Begin Data supplied
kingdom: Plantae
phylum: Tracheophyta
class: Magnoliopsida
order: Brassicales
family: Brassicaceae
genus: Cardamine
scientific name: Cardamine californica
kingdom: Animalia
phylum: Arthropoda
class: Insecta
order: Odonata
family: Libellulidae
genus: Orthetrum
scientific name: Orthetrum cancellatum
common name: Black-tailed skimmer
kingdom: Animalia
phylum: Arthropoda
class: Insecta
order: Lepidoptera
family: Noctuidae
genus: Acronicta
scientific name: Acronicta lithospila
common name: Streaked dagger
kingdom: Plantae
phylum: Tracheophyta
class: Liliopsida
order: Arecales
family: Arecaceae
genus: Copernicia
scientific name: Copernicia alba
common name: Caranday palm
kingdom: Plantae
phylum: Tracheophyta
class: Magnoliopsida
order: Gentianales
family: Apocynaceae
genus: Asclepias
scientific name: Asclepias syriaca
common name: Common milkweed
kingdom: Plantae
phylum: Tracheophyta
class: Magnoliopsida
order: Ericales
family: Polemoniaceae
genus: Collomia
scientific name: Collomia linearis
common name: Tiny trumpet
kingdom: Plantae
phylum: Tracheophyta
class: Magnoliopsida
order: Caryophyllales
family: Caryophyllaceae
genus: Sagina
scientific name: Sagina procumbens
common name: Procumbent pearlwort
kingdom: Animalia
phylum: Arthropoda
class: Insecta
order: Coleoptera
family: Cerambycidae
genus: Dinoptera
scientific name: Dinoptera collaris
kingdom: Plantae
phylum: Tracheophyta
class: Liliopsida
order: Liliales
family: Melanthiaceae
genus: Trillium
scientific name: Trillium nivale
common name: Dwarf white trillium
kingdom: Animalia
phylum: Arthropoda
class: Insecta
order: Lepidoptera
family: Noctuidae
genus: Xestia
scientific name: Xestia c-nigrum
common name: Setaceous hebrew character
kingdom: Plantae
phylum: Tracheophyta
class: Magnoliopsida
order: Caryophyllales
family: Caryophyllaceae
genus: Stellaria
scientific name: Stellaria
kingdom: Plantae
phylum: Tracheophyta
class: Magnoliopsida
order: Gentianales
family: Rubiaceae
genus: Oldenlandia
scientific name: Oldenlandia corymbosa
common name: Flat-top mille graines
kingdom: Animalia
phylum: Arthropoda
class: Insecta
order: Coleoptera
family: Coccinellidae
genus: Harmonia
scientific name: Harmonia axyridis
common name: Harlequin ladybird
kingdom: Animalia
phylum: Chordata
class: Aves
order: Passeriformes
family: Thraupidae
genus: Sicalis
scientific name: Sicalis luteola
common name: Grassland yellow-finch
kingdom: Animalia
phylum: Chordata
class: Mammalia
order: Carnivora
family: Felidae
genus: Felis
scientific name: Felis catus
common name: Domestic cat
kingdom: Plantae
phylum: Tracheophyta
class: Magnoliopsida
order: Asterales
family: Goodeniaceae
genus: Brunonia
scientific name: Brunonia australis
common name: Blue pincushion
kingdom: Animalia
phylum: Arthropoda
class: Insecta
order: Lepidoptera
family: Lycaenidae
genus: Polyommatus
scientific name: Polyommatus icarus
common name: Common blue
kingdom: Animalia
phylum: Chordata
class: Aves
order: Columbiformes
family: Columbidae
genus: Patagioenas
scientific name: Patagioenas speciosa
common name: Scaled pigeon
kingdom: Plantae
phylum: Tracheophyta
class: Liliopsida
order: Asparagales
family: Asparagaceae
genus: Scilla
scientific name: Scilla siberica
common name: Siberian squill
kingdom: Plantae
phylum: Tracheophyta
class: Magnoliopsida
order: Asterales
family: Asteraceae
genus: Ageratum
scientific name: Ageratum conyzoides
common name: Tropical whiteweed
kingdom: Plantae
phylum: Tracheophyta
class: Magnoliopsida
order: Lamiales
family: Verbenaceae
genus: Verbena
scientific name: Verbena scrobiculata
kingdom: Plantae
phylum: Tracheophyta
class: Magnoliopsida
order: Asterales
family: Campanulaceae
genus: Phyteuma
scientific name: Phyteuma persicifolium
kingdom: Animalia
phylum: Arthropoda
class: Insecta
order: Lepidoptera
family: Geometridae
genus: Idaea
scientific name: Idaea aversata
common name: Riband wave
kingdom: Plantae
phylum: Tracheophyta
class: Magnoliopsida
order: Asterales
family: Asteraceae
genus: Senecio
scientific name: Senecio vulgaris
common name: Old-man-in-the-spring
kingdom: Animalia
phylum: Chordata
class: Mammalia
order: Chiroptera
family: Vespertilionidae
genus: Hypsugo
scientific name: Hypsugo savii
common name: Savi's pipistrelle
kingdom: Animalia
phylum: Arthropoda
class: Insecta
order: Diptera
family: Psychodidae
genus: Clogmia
End Data supplied
Exercise objective:
Arrange the lines from the start of the rows through the line containing "genus: Orthetrum" as a Markdown table with the columns Number and Line, putting a running number and the text of each line on its own table line and leaving out any blank lines.

Task output:
| Number | Line |
|---|---|
| 1 | kingdom: Plantae |
| 2 | phylum: Tracheophyta |
| 3 | class: Magnoliopsida |
| 4 | order: Brassicales |
| 5 | family: Brassicaceae |
| 6 | genus: Cardamine |
| 7 | scientific name: Cardamine californica |
| 8 | kingdom: Animalia |
| 9 | phylum: Arthropoda |
| 10 | class: Insecta |
| 11 | order: Odonata |
| 12 | family: Libellulidae |
| 13 | genus: Orthetrum |